#### [Document excerpt]
Another reason (not that I needed one)

Binge Drinking May Cause Brain Damage:

http://www.newsfix.ca/2013/12/01/binge-drinking-may-cause-irreversible-brain-damage-2/

This is scary- “a few heavy drinking sessions might leave the brain unable to handle subtle situations and learn from previous mistakes”.

I also never get over reading the definition of a binge drinker- drinking four or five consecutive alcoholic drinks. That was EVERY TIME I drank. And four or five was usually just the beginning of a night out. Feeling very sorry for my brain at the moment.

I made it through the night…sober

I ended up going out last night, as much as I wanted not to, there was no way out. It wasn’t as horrible as I thought. And I actually started out the night differently then I used to for a first time. My boy and I are always first to the party, but this time I decided we should take our time. We showed up later than usual, he had a few drinks, then we went out to a bar. Actually the bar was easier to handle then being at our friends house. At their house I felt I was being constantly questioned and judged, they noticed right away that I didn’t immediately go pour a drink, I just gave the stomach ache answer and said I would maybe have some drinks at the bar later on. Lies. But I’m not going there yet, especially not when everyone is drinking.

#### [Data extract]
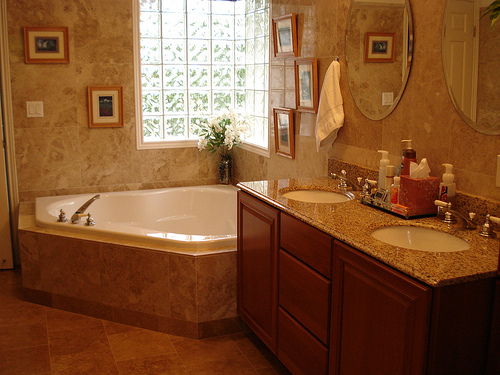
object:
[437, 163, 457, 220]
bottle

#### [What this exercise asks]
[a] Answer these from the blog posts on quitting drinking:
(i) How many consecutive alcoholic drinks does the definition of a binge drinker give?
(ii) What reason did the writer give at the friends' house for not drinking?
(iii) Where did the writer and "my boy" go after he had a few drinks?
[b] Continue the blog posts on quitting drinking from the point where they end.
The data play no part in what is asked here.

#### [Numbered responses]
[a]
(i) Four or five.
(ii) A stomach ache.
(iii) To a bar.

[b]
We got to the bar and I immediately ordered an energy drink, in a tall glass, this way no one asks me what I’m drinking or if I need something to drink. I actually managed to have some fun conversations, I can have fun with no alcohol, shocker number one. Shocker number two, my other friends wanted to go home before I did. They were tired, and I don’t blame them, after the number of drinks they had before even going out, I would have been passed out in the corner. Yep, that was me, the girl who fell asleep in public on occasion.

Before going out I had a small chat with my boy, it didn’t get very deep, but he still gave the typical lines including:

“why cant you just have a few” (i WISH)

“you have tried this sober thing before” (yah, don’t rub it in)

“hopefully someday you can control yourself” (ummmm that’s what I’m trying to say, I CAN’T!)

“well i guess id rather you never drink again then act like you acted the other night” (agreed)

Lovely, I really feel no support here whatsoever. Oh well. I knew I was going into this on my own. So on to day four, all alone, but feeling pretty damn good so far.

All my friends drink

Shit.

Tomorrow is only Day Two. And I forgot I had plans to go out with friends. Now what.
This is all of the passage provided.